Source: http://en.wikipedia.org/wiki/Canonical
Without
designing a canonical, or intermediary, data format you can end up with
a mess of point-to-point translations that leads to a brittle
application.
By
injecting a common schema, you can reduce coupling between the source
formats and destination formats. At any one time, a message only needs
to be translated to or from the canonical format.
So
where do we implement this in BizTalk solutions? I specifically
recommend this approach when interacting with auto-generated schemas.
The WCF LOB adapters available in BizTalk Server 2009 will
automatically generate schemas that comply with the selected system
interface. Naturally, this schema exhibits extremely tight coupling to
the destination platform. If we use these schemas in our
orchestrations, or worse, in exposed services, we've instantly made
either incremental or far-reaching change a more complicated endeavor.
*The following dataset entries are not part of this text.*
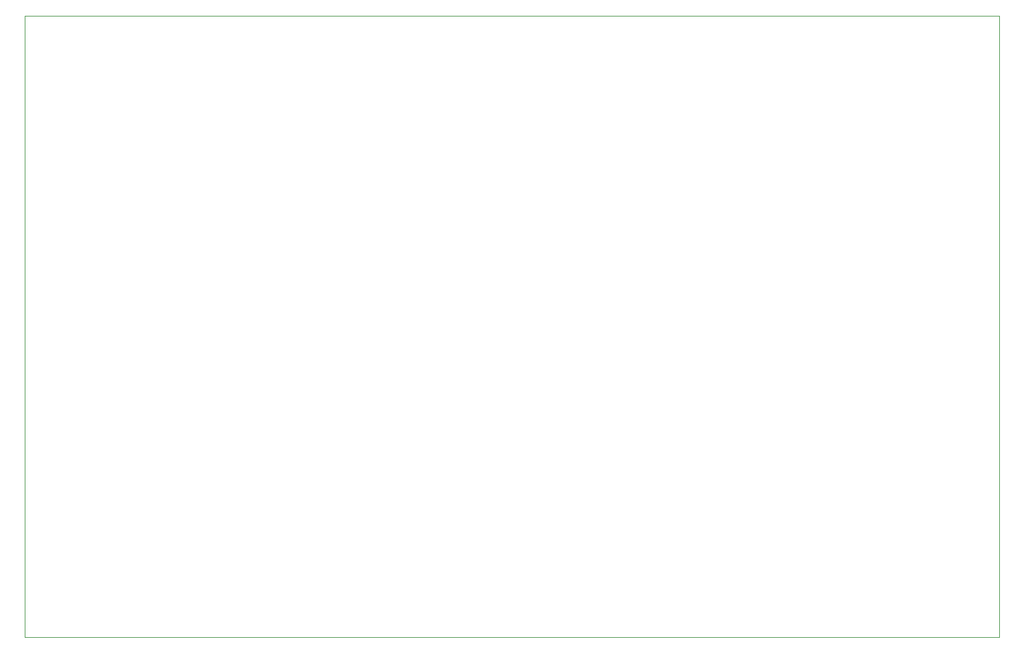
<source format=gbr>
%TF.GenerationSoftware,KiCad,Pcbnew,9.0.1*%
%TF.CreationDate,2025-06-22T18:16:10+09:00*%
%TF.ProjectId,SMU,534d552e-6b69-4636-9164-5f7063625858,rev?*%
%TF.SameCoordinates,Original*%
%TF.FileFunction,Profile,NP*%
%FSLAX46Y46*%
G04 Gerber Fmt 4.6, Leading zero omitted, Abs format (unit mm)*
G04 Created by KiCad (PCBNEW 9.0.1) date 2025-06-22 18:16:10*
%MOMM*%
%LPD*%
G01*
G04 APERTURE LIST*
%TA.AperFunction,Profile*%
%ADD10C,0.050000*%
%TD*%
G04 APERTURE END LIST*
D10*
X25250000Y-116000000D02*
X155250000Y-116000000D01*
X155250000Y-199000000D01*
X25250000Y-199000000D01*
X25250000Y-116000000D01*
M02*

</source>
We've also failed miserably at the SOA goal of abstraction.
That
said, in some cases you clearly need to interact with LOB schemas from
within an orchestration. Consider the scenario where some of the LOB
schema fields are populated through enrichment via other messages.
Clearly I need the more stateful orchestration environment to host more
complex message creation.
Let's demonstrate an additional example. The LOB adapters expose fairly CRUD(create-read-update-delete)
types of operations on databases such as SQL Server 2008. As we've
discussed in the book so far, a service is a more business-oriented
module that should extend higher than simply slapping a SOAP interface
on low-level APIs. The "Enrollment" document-style schema I created
earlier may actually be a canonical schema that sits in between a
variety of input formats and destination systems. Let's say my database
that stores enrollment information has the following structure:
If
I solicit schemas from the SQL Server WCF adapter for these tables,
I'll end up with a series of message types. It would be a fairly poor
decision to expose each schema as a distinct service operation.
Instead, I have an intermediate enrollment schema that abstracts the
more complex set of individual services needed to insert a new subject
enrollment.
A
well thought-out canonical schema doesn't simply have copies of the
same nodes and structures from all the schemas that rely on it. While
clearly the canonical format needs to capture the right data to serve
its purpose, put consideration into how the logical composite entity
should look and take a more business-centric view of the data.
Specifically, remove redundant fields, reorganize elements into a
natural hierarchy, reconsider data types, and evaluate occurrence and
restriction boundaries.
Pitfall
Be
careful about going overboard on canonical schemas and introducing
accidental complexity. For messaging-only solutions, you may be fine
with the schema formats demanded by the source and destination systems.
When your scenario involves the injection of processing logic (for
example rules or orchestration), then it becomes more attractive to
decouple components through the use of canonical schemas.